Non sappiamo più fare a meno dell’IA?

Facendo un giro sui social – tra gli articoli stampati su carta di qualche raro (distratto) giornalista, tra le testate online e, in particolar modo, tra i post dei cosiddetti esperti su Linkedin – è ormai facile trovare contenuti scritti, in parte o interamente, per mano dell’intelligenza artificiale.

Sembra infatti sempre più raro, se non anacronistico, trovare chi, di fronte all’esigenza di essere rapidi, di coprire l’argomento nel minor tempo possibile, sia disposto a perdere minuti in più per scrivere di sana pianta, con le proprie parole e il proprio spirito critico, un post, un articolo, un’analisi o un ragionamento.
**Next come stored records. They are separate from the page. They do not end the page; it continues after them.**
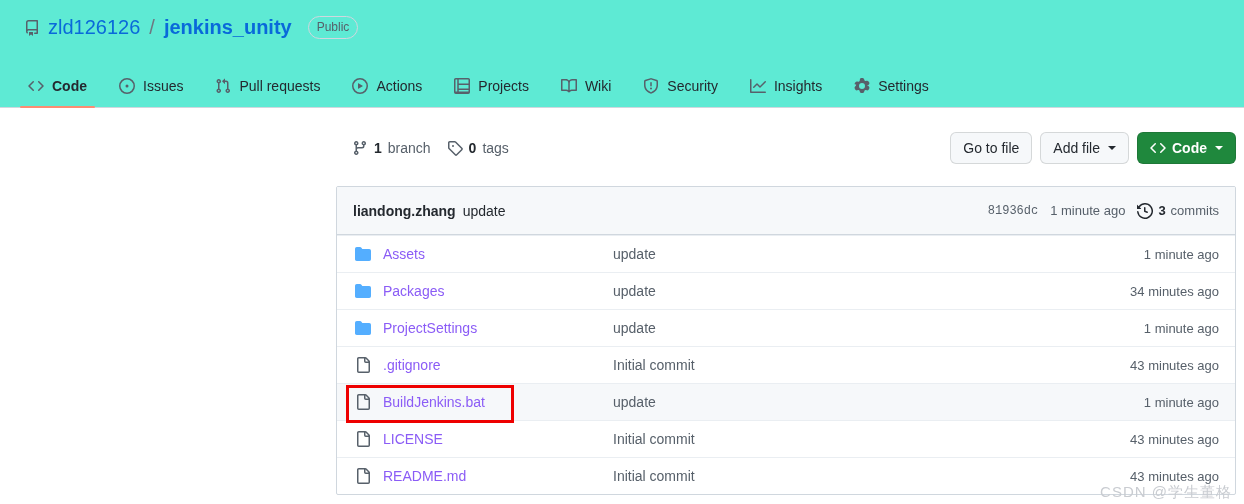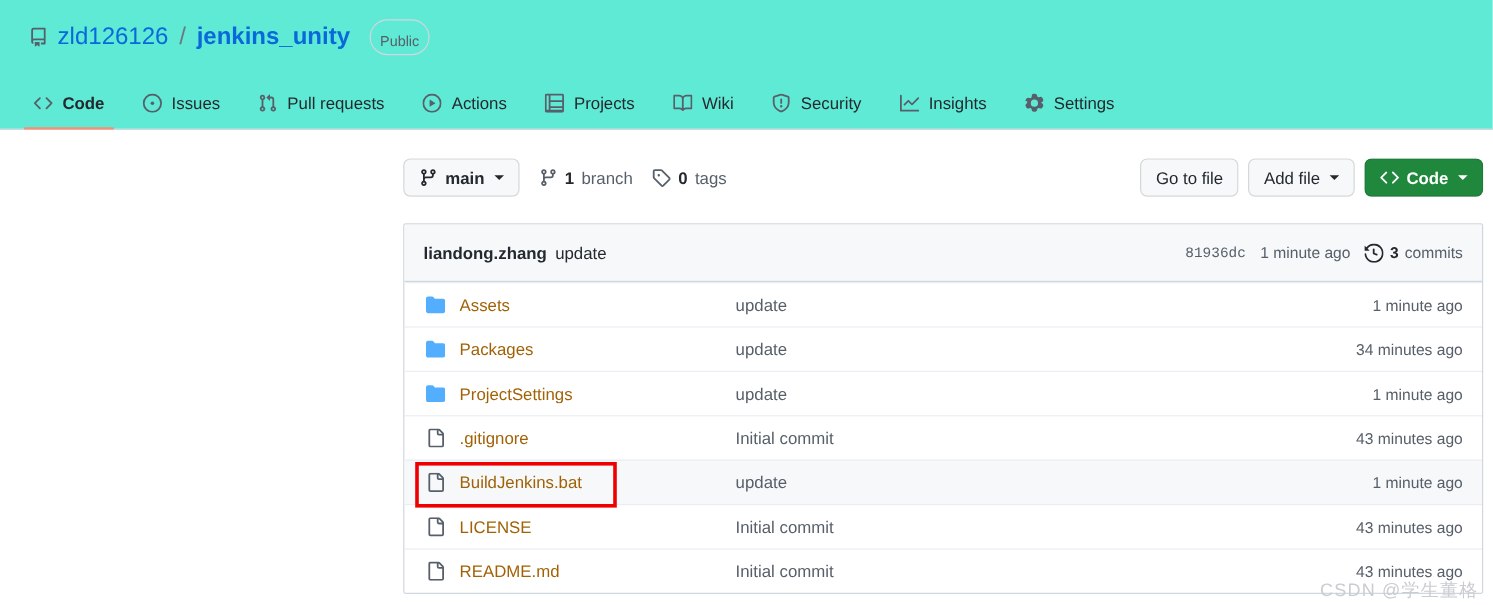--- a/index.html
+++ b/index.html
@@ -33,7 +33,7 @@
   .visibility-badge {
     margin-left: 8px;
     font-size: 12px; line-height: 18px;
-    padding: 8px 8px 2px;
+    padding: 1px 8px 2px;
     border: 1px solid #d0d7de; border-radius: 2em;
     color: #57606a; font-weight: 500;
     background: transparent;

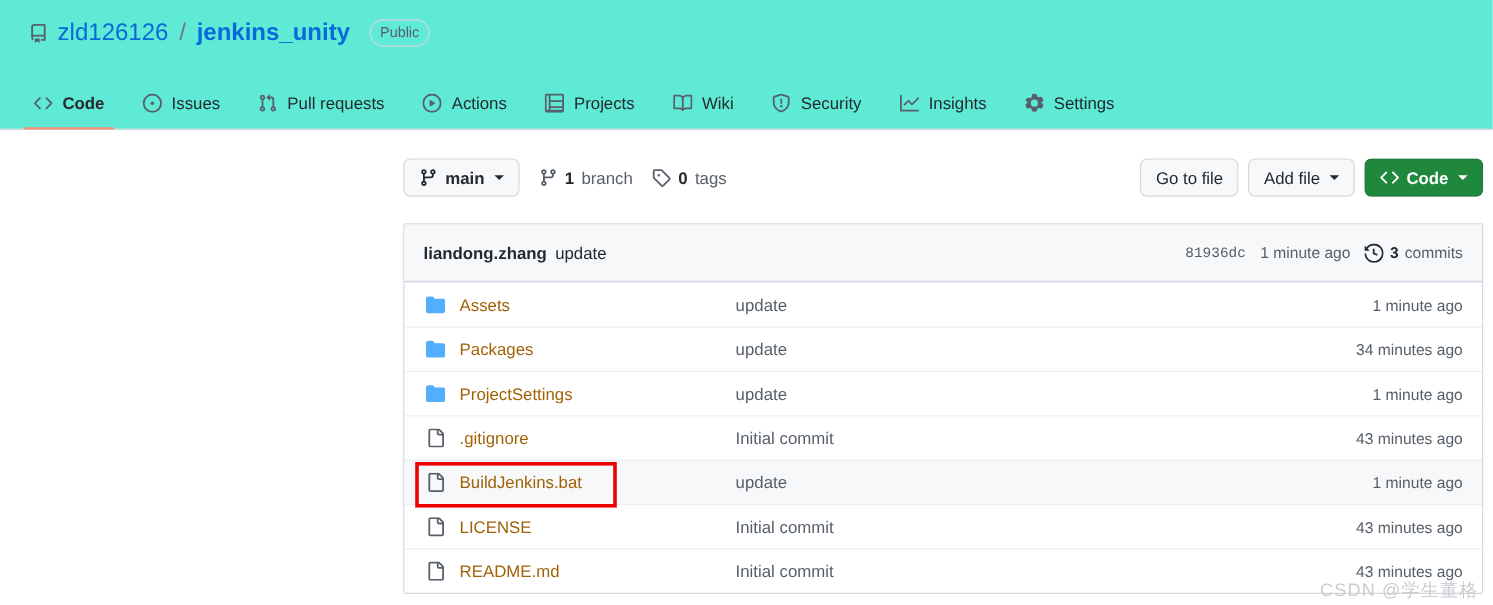--- a/index.html
+++ b/index.html
@@ -285,15 +285,6 @@
 
   <div class="file-toolbar">
 
-    <div class="btn btn-branch">
-      <span>
-        <svg width="16" height="16" viewBox="0 0 16 16" fill="currentColor" style="display:block">
-            <path d="M9.5 3.25a2.25 2.25 0 1 1 3 2.122V6A2.5 2.5 0 0 1 10 8.5H6a1 1 0 0 0-1 1v1.128a2.251 2.251 0 1 1-1.5 0V5.372a2.25 2.25 0 1 1 1.5 0v1.836A2.493 2.493 0 0 1 6 7h4a1 1 0 0 0 1-1v-.628A2.25 2.25 0 0 1 9.5 3.25Zm-6 0a.75.75 0 1 0 1.5 0 .75.75 0 0 0-1.5 0Zm8.25-.75a.75.75 0 1 0 0 1.5.75.75 0 0 0 0-1.5ZM4.25 12a.75.75 0 1 0 0 1.5.75.75 0 0 0 0-1.5Z"></path>
-          </svg>
-      </span>
-      <span>main</span>
-      <span class="caret"></span>
-    </div>
 
     <div class="meta-link">
       <span class="m-icon">

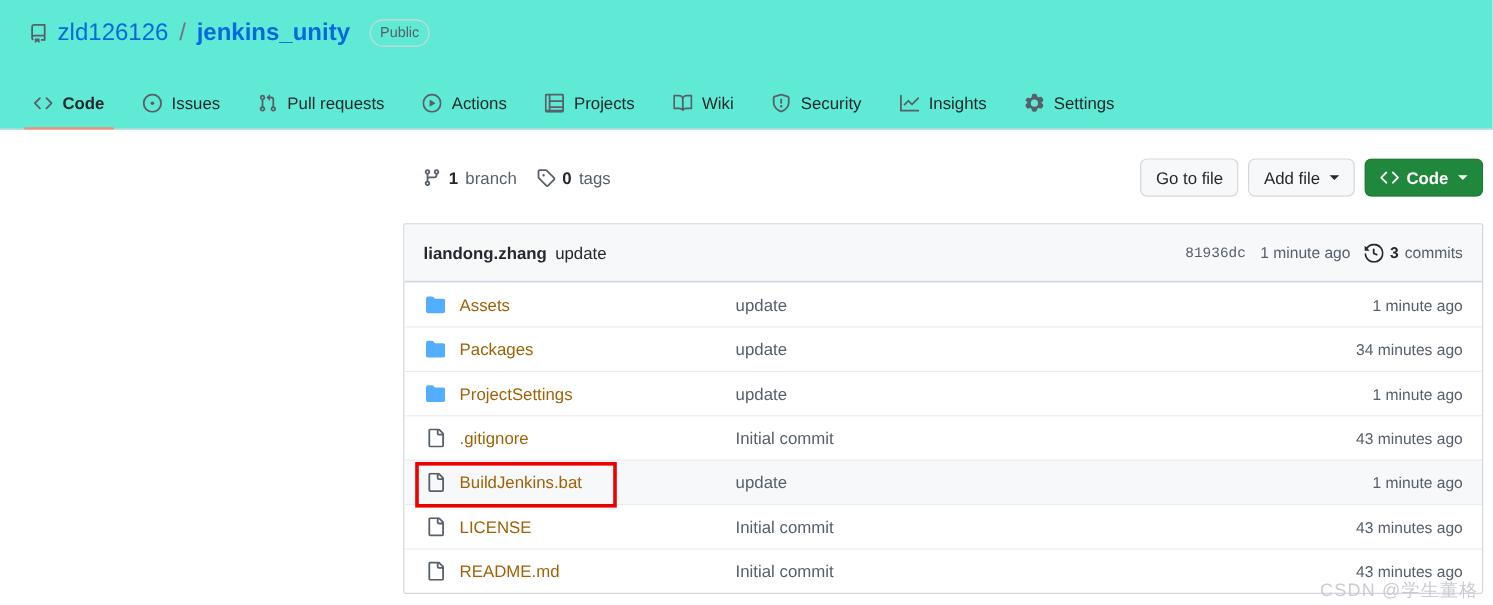--- a/index.html
+++ b/index.html
@@ -147,7 +147,7 @@
   .fr-icon.folder { color: #54aeff; }
   .fr-icon.file { color: #57606a; }
   .fr-name {
-    width: 230px; color: #a16207; cursor: pointer;
+    width: 230px; color: #8b5cf6; cursor: pointer;
     overflow: hidden; text-overflow: ellipsis; white-space: nowrap;
   }
   .fr-msg {

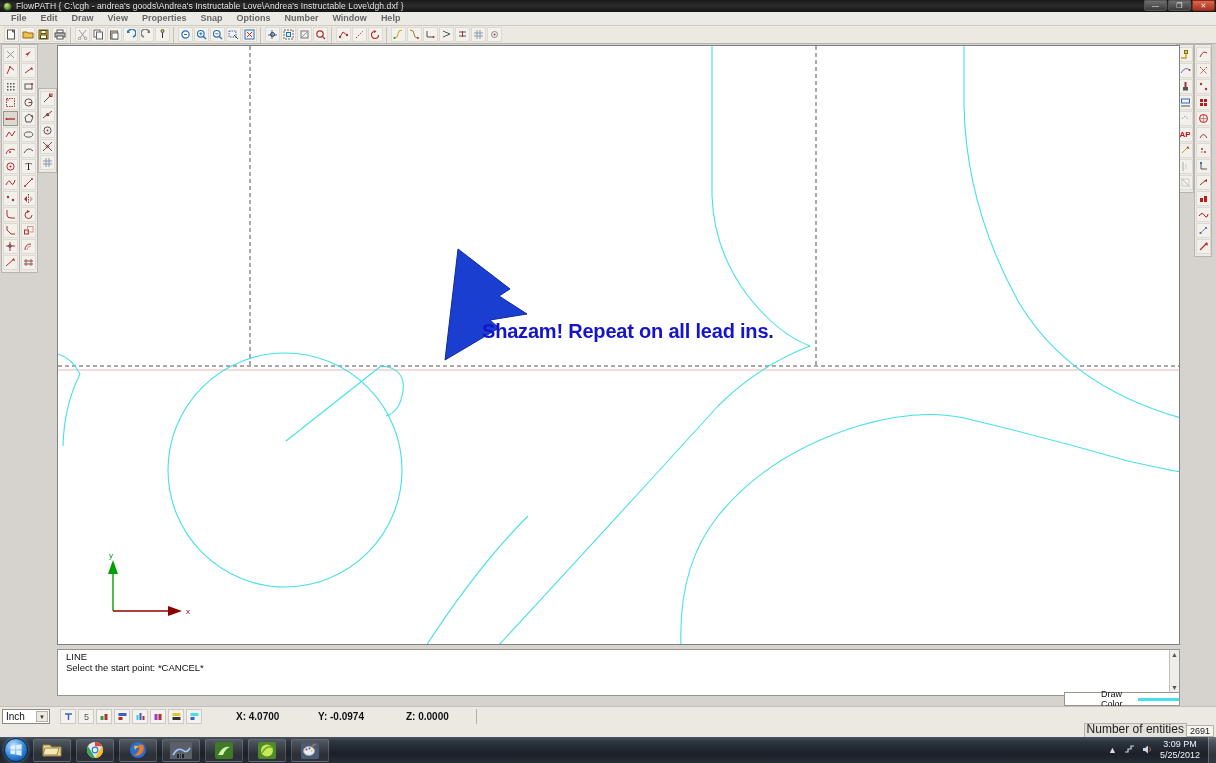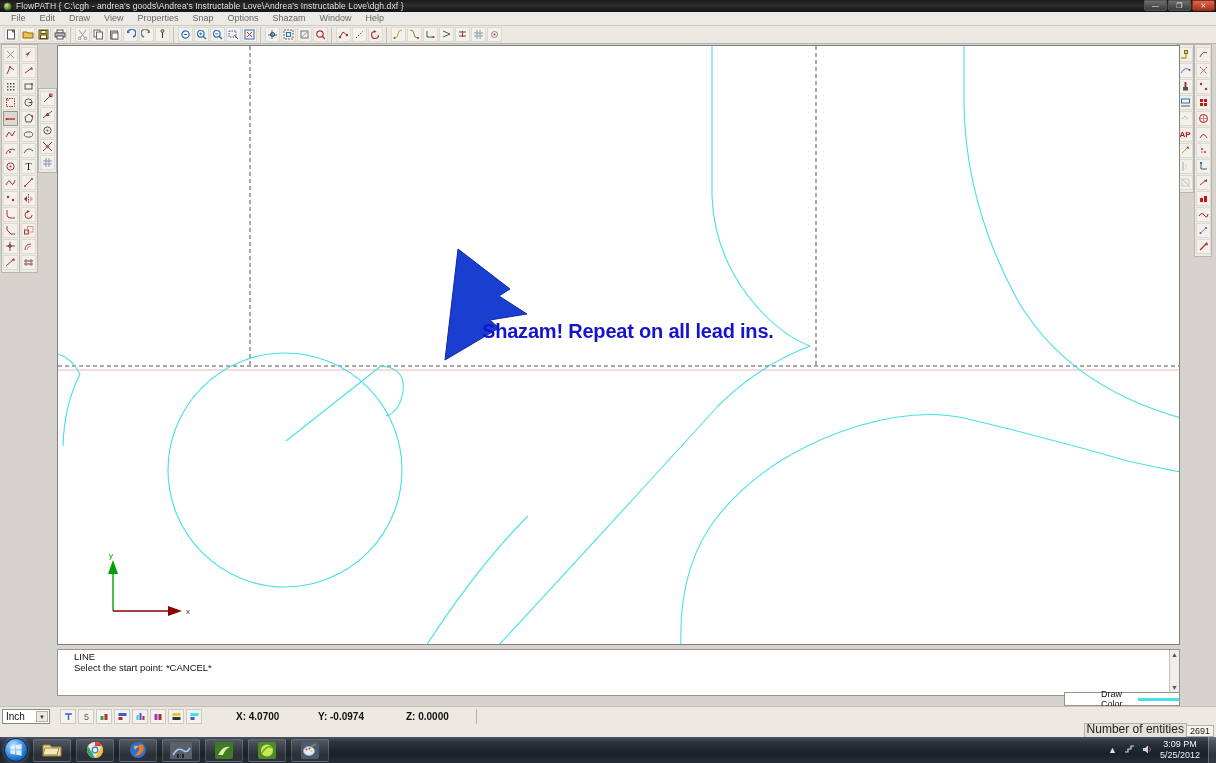--- a/index.html
+++ b/index.html
@@ -43,7 +43,7 @@
   .menubar {
     position:absolute; left:0; top:12px; width:1216px; height:14px;
     background:#eceae4; border-bottom:1px solid #cfcbc3;
-    display:flex; align-items:center; padding-left:4px;
+    display:flex; align-items:center; padding-left:4px;font-weight:bold;
   }
   .menu-item {
     font-size:9px; color:#3a3a3a; padding:0 7px; line-height:13px;

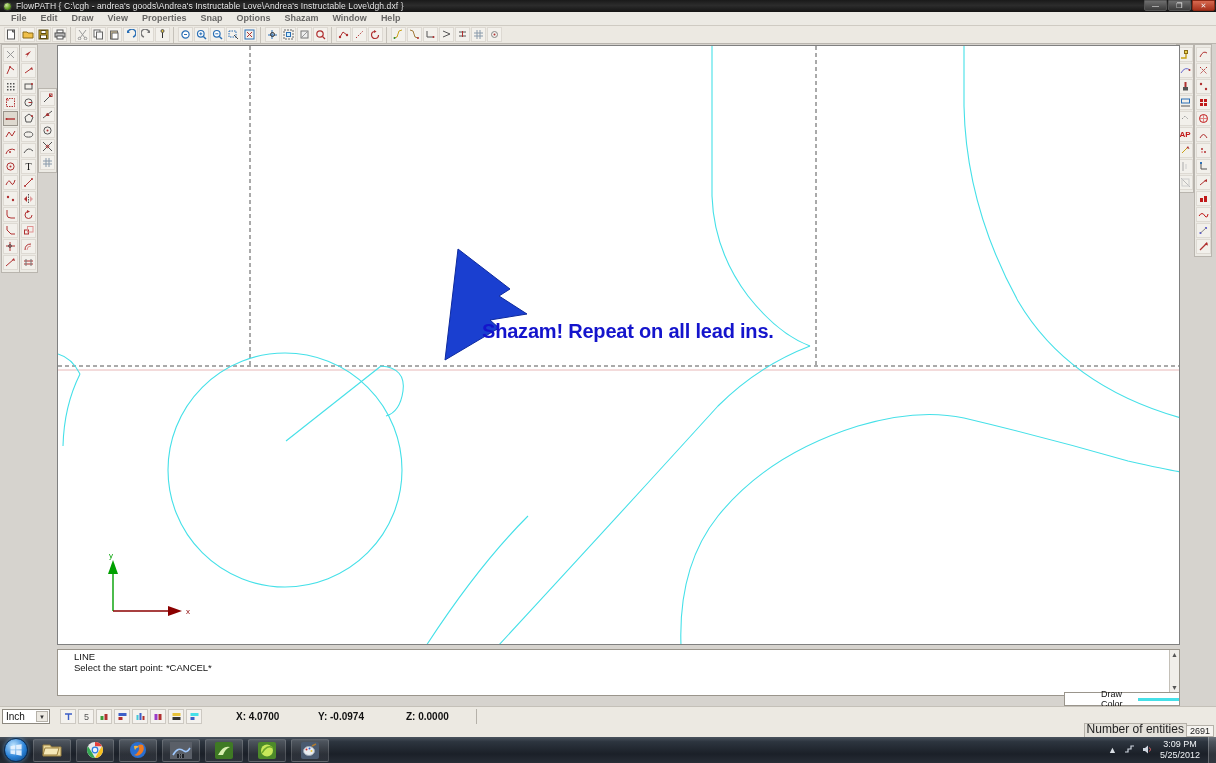--- a/index.html
+++ b/index.html
@@ -240,7 +240,7 @@
     <div class="menu-item">Properties</div>
     <div class="menu-item">Snap</div>
     <div class="menu-item">Options</div>
-    <div class="menu-item">Shazam</div>
+    <div class="menu-item">Number</div>
     <div class="menu-item">Window</div>
     <div class="menu-item">Help</div>
   </div>

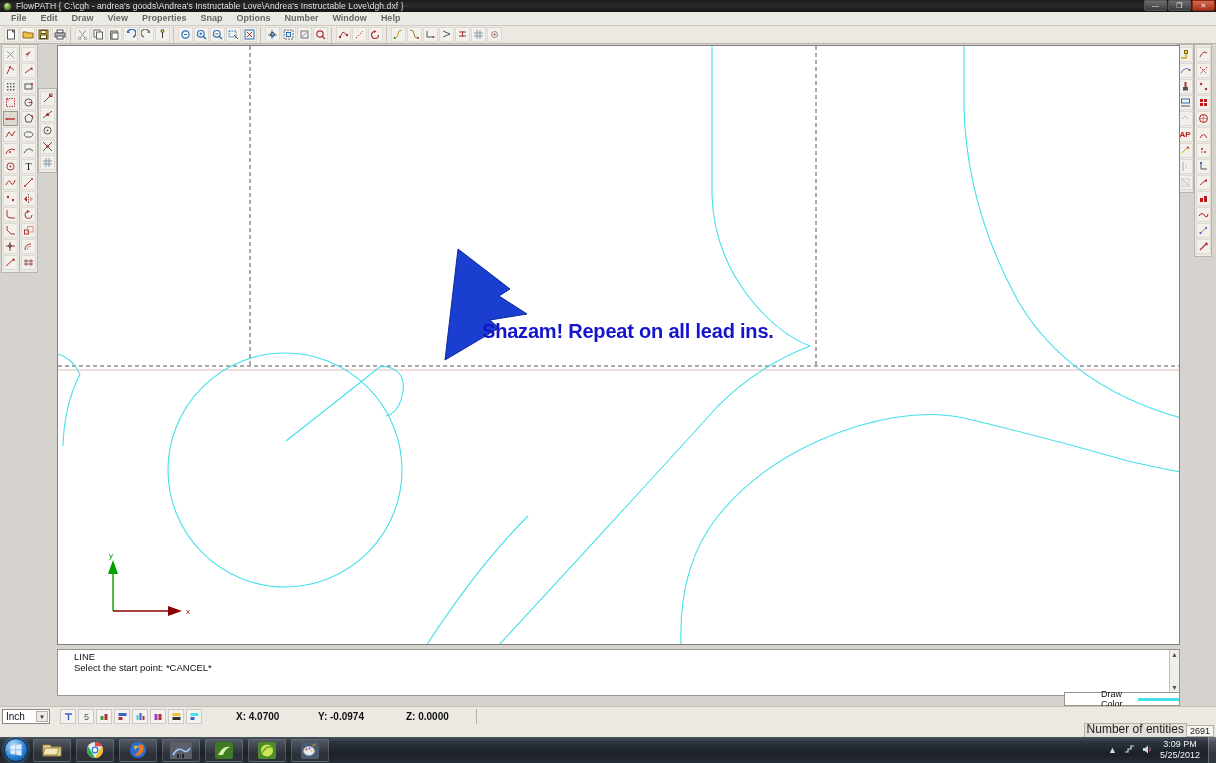--- a/index.html
+++ b/index.html
@@ -118,7 +118,7 @@
   .cmd-area {
     position:absolute; left:57px; top:649px; width:1123px; height:47px;
     background:#ffffff; border:1px solid #9a958c;
-    font-size:9.5px; color:#111; padding:1px 16px; line-height:11px;
+    font-size:9.5px; color:#111; padding:1px 8px; line-height:11px;
   }
   .cmd-line { white-space:nowrap; }
   .cmd-scroll {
Che l’IA possa causare danni all’intelletto o ritardare lo sviluppo di funzioni cerebrali non è stato ancora scientificamente accertato; quello che certo è che l’utilizzo dell’intelligenza artificiale come alternativa al proprio lavoro intellettuale rappresenti, alla lunga, una forma di debito cognitivo capace di coinvolgere memoria, vocabolario e linguaggio, spirito critico e acume analitico.